= Diane Briars =

American mathematics educator

Diane Jane Briars (born 1951) is an American mathematics educator, the former president of both the National Council of Supervisors of Mathematics and the National Council of Teachers of Mathematics. She has been an advocate for the Everyday Mathematics, Connected Mathematics, and Common Core State Standards Initiative mathematics education programs.

==Education and career==
Briars majored in mathematics at Northwestern University, graduating in 1973. She has a master's degrees in mathematics and a Ph.D. in mathematics education from Northwestern; the topic of her 1984 doctoral dissertation was Individual Differences in Rule Discovery: An Exploratory Study of the Inductive Reasoning Game Eleusis.

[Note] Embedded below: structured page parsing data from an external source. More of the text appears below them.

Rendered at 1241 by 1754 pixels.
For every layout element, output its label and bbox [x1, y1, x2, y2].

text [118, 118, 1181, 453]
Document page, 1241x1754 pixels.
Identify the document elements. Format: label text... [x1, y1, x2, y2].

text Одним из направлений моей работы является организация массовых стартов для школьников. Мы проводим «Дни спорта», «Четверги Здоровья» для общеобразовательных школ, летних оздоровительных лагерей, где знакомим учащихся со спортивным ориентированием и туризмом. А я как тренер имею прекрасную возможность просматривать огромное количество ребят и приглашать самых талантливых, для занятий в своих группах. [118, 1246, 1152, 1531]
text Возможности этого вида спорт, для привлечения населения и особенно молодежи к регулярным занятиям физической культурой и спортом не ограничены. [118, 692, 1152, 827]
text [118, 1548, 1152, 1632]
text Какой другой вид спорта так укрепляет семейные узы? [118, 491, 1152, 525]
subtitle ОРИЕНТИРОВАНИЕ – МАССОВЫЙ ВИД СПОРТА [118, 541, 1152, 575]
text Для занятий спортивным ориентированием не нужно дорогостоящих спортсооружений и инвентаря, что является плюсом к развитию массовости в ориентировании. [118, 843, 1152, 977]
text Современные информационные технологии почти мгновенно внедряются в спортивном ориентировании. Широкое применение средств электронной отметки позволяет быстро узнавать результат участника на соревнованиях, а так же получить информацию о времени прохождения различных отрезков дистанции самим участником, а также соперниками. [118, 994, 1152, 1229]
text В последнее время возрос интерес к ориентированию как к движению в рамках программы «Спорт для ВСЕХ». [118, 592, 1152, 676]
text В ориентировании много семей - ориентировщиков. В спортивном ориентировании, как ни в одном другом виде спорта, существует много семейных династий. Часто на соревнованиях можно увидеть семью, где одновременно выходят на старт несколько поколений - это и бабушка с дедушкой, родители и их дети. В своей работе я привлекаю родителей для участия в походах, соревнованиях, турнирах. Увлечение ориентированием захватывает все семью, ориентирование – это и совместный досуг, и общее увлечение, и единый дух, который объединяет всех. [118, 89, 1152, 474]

She has taught mathematics at the middle school level in Evanston, Illinois, where Northwestern is located. After completing her Ph.D., she was a postdoctoral researcher at Carnegie Mellon University, working there with Jill H. Larkin, and briefly held a position as assistant professor of mathematics education at Northern Illinois University.

She joined Pittsburgh Public Schools in 1986 as head of mathematics education. At Pittsburgh, she instituted the Everyday Mathematics program for elementary-school mathematics and the Connected Mathematics program for middle-school mathematics. Her state teaching certifications were brought into question in 2005, as part of a political battle with the school board over the continuation of these two programs, and she was placed on leave from her position in 2006.

She stepped down to become a consultant and mathematics education developer, and to co-direct the Algebra Intensification Project of the University of Illinois at Chicago and University of Texas at Austin. She served as president of the National Council of Supervisors of Mathematics from 2009 to 2011, and of the National Council of Teachers of Mathematics from 2014 to 2016. As NCTM president, she advocated for the Common Core State Standards Initiative and used her platform to debunk what she has described as widely-spread falsehoods about the initiative.

==Book==
Briars is a coauthor of What Principals Need to Know about Teaching and Learning Mathematics (Solution Tree Press, 2012) and of a teacher guide to the mathematics components of the Common Core State Standards Initiative, Common Core Mathematics in a PLC at Work, Grades 6-8 (Solution Tree Press, 2013).

==Recognition==
In 2009 the Pennsylvania Council of Supervisors of Mathematics gave Briars their Outstanding Contributions to Mathematics Supervision award. In 2018 the National Council of Supervisors of Mathematics gave her their Ross Taylor/Glenn Gilbert National Leadership Award.